The Supreme Court has severely, and steadfastly, compromised the Voting Right Act’s effectiveness over the past decade and things could get worse. This article by G. Michael Parsons and Joshua Sellers is published by Harvard Law Review. Here is an excerpt:
The Voting Rights Act of 1965 (VRA) is an essential safeguard of the political equality of racial and ethnic minorities. Yet the Supreme Court has severely, and steadfastly, compromised the VRA’s effectiveness over the past decade. Through novel constitutional doctrines, strained statutory readings, and inconsistent application of procedural principles, the Court has placed the VRA’s future in doubt. The result is a less representative, less inclusive democracy.
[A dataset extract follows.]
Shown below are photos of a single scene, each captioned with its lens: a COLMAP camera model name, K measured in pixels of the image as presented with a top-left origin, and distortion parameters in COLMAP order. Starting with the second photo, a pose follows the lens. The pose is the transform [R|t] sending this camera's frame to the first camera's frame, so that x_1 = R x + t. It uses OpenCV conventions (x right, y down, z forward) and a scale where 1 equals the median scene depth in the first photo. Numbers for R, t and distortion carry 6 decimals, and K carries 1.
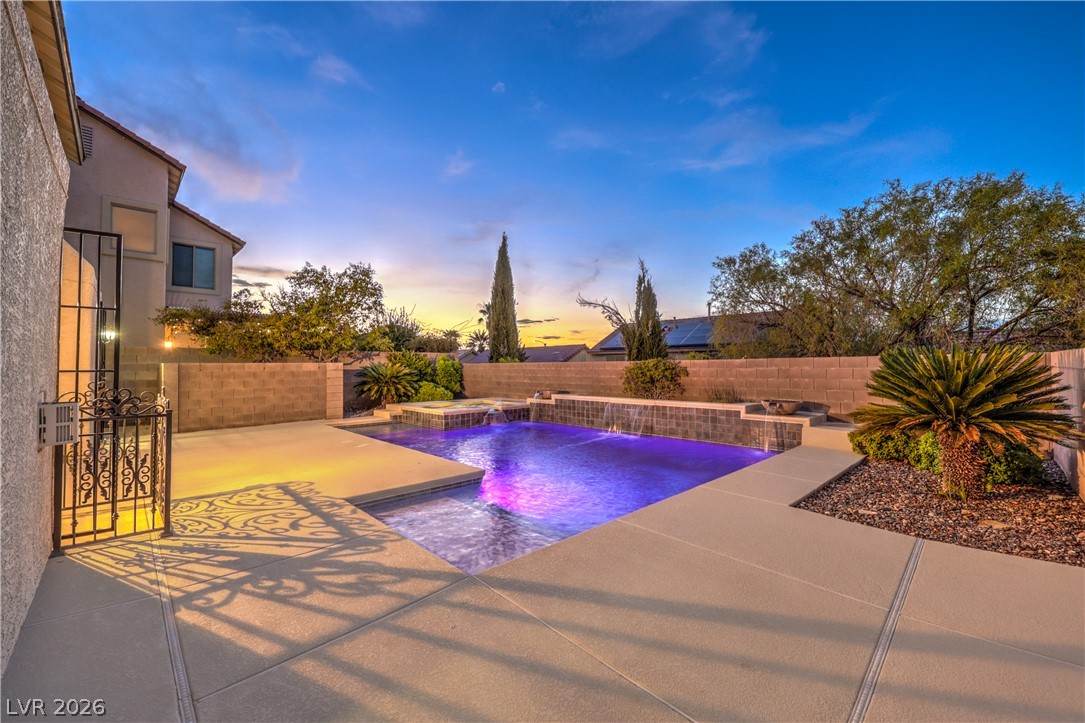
lens RADIAL K [[444.5, 0, 542.9], [0, 444.5, 372.1], [0, 0, 1]] dist [-0.001696, -0.000367]
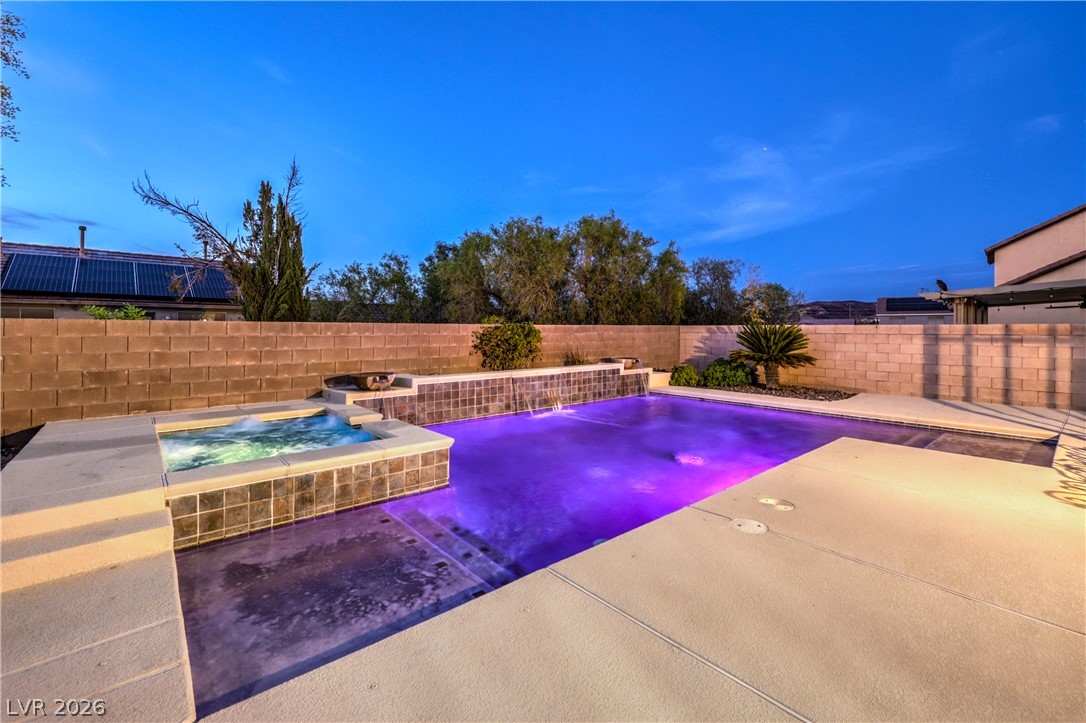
lens RADIAL K [[474.2, 0, 545.4], [0, 474.2, 330.1], [0, 0, 1]] dist [0.000551, 0.000261]
pose [[0.032533, 0.005665, 0.999455, -0.837693], [0.010863, 0.999923, -0.006022, -0.010959], [-0.999412, 0.011053, 0.032469, 1.137520]]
In February, the Court sent shockwaves through the voting rights world when it abruptly stayed a district court decision holding that Alabama had violated the VRA. In explaining the decision to step in, Chief Justice Roberts and Justices Kavanaugh and Alito strongly signaled that the VRA, as conventionally applied in redistricting disputes, is in a precarious state.
Last month, the future trajectory of the VRA started coming into focus—and the picture is bleak. In Wisconsin Legislature v. Wisconsin Elections Commission, the Court’s conservative majority initiated a radical overhaul of four decades’ worth of established doctrine in yet another opinion rushed out without full briefing or oral argument.